Exercício: Transcreva todo o material abaixo, linha por linha e sem nenhuma alteração, deixando de fora as imagens, por favor.

Material de origem:
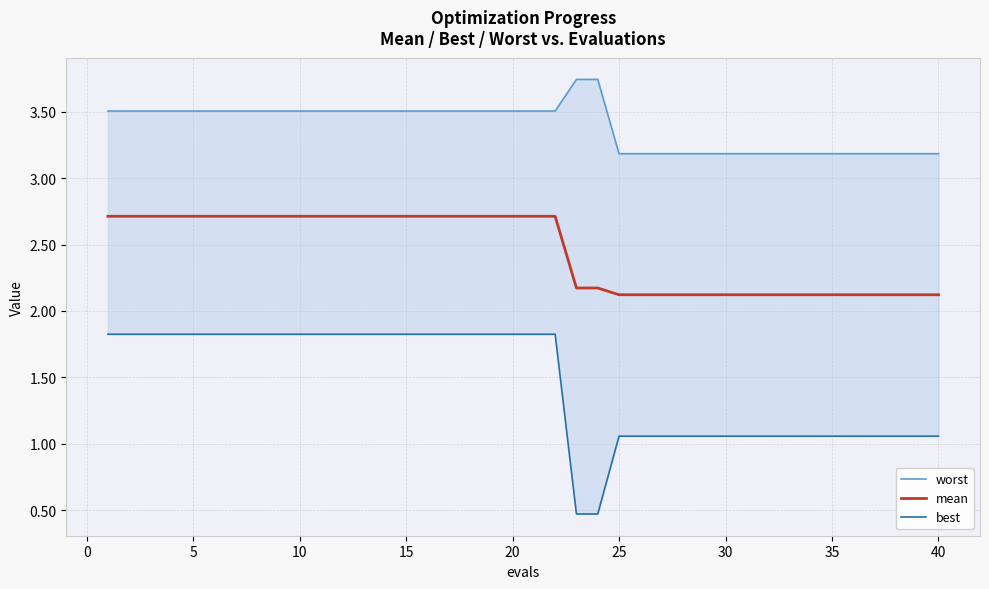

True or false: mean has a value of 0.8 at 15.

False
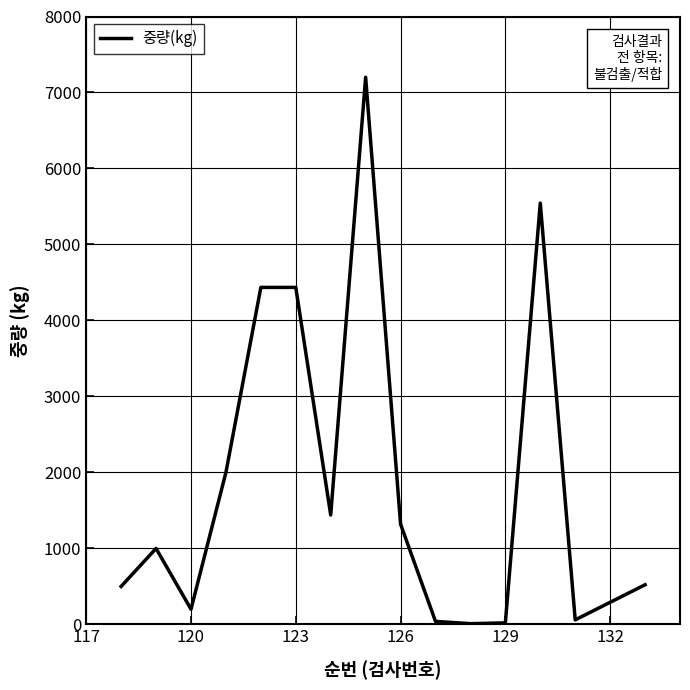

Is this an area chart (filled region under the line)?

No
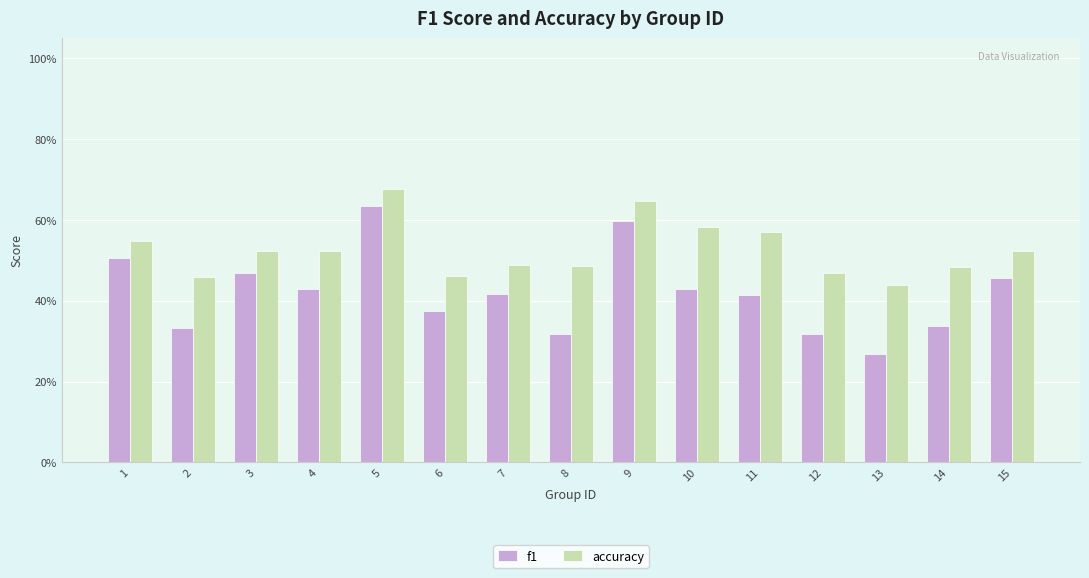

What are all the series names shown in the legend?

f1, accuracy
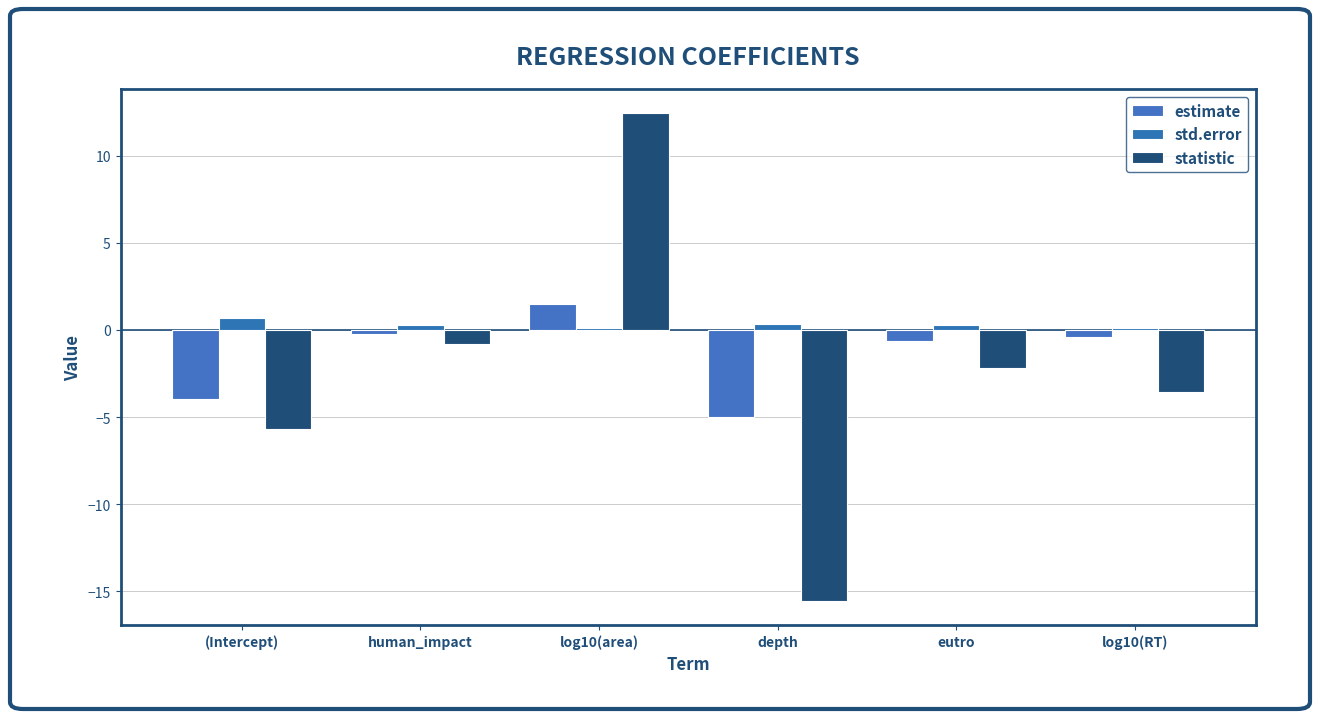

What is the difference between the estimate values at log10(RT) and depth?

4.6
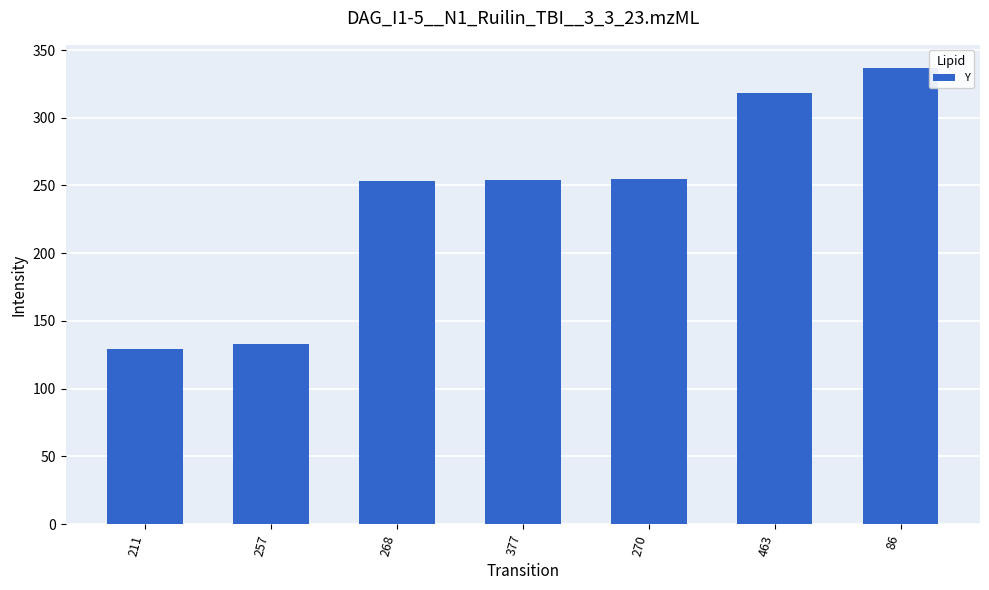

What is the approximate value at 86, to the nearest 50?

350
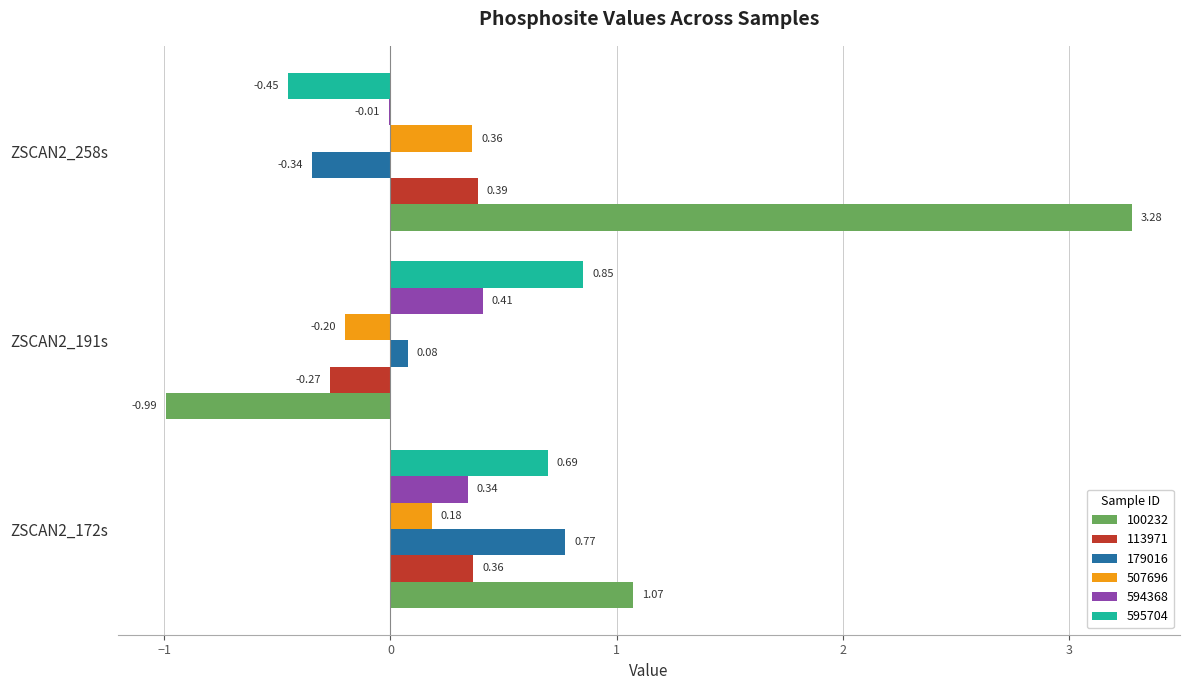

Is it true that 179016 equals -0.2 at ZSCAN2_258s?

False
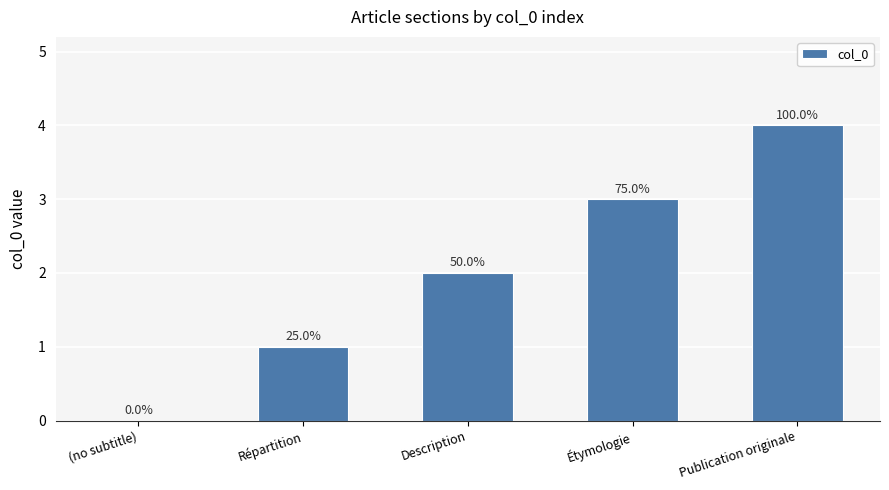

Is it true that the value at Publication originale is 4?

True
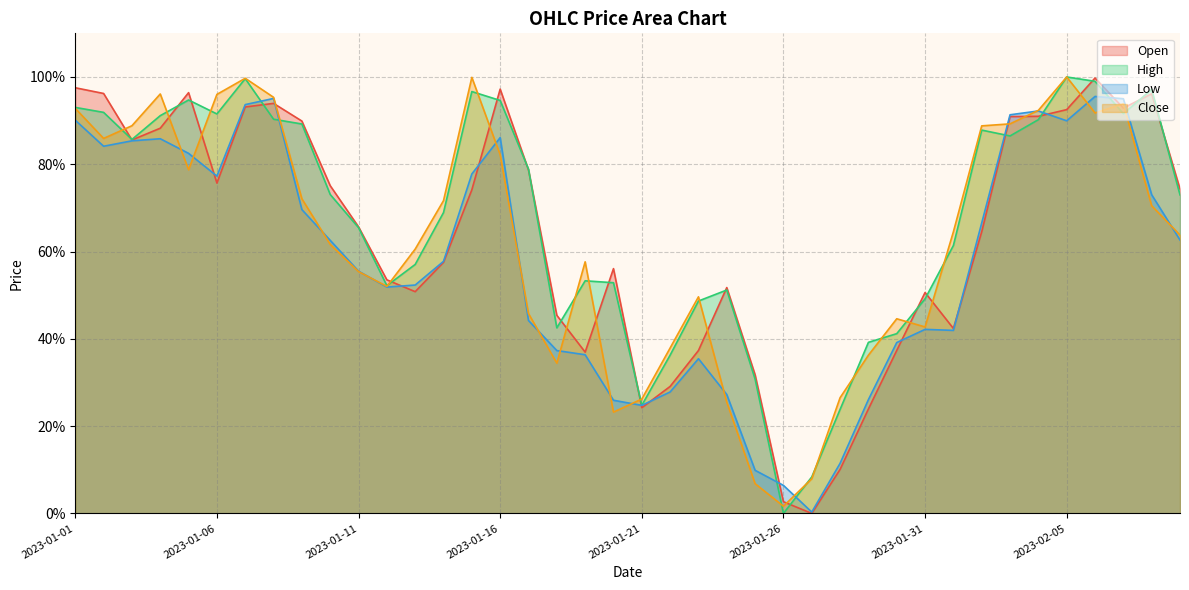

Is it true that Close equals 0.4 at 2023-01-30?

True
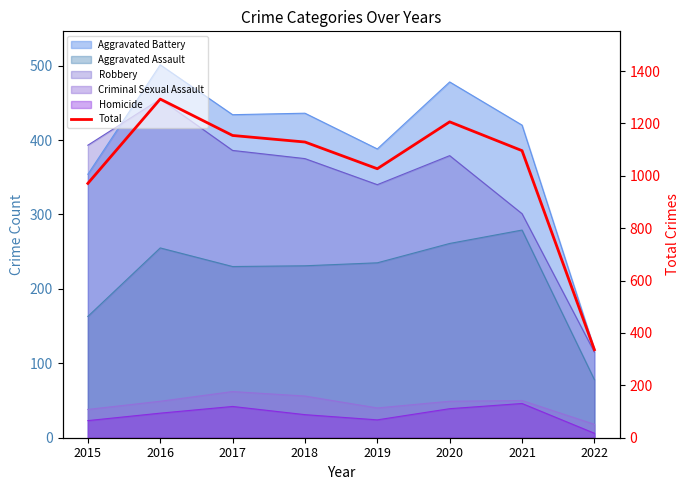

Reading right to left, transcribe all the data shown in this chart.

336	1096	1206	1027	1129	1154	1293	971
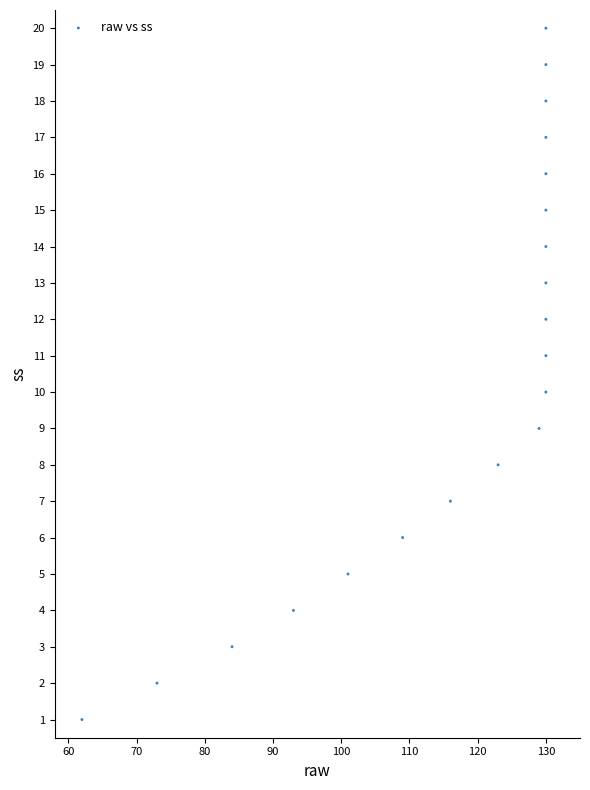

What is the range of X values (max minus min)?

68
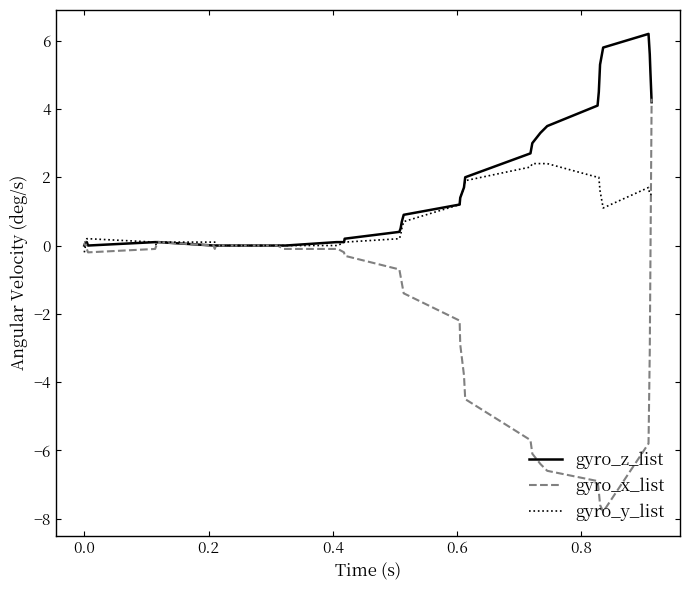

What is the maximum value for gyro_y_list?

2.4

Resolução escrita:
True or false: mean has a value of 0.8 at 15.

False

Is this an area chart (filled region under the line)?

No

What are all the series names shown in the legend?

f1, accuracy

What is the difference between the estimate values at log10(RT) and depth?

4.6

What is the approximate value at 86, to the nearest 50?

350

Is it true that 179016 equals -0.2 at ZSCAN2_258s?

False

Is it true that the value at Publication originale is 4?

True

Is it true that Close equals 0.4 at 2023-01-30?

True

Reading right to left, transcribe all the data shown in this chart.

336	1096	1206	1027	1129	1154	1293	971

What is the range of X values (max minus min)?

68

What is the maximum value for gyro_y_list?

2.4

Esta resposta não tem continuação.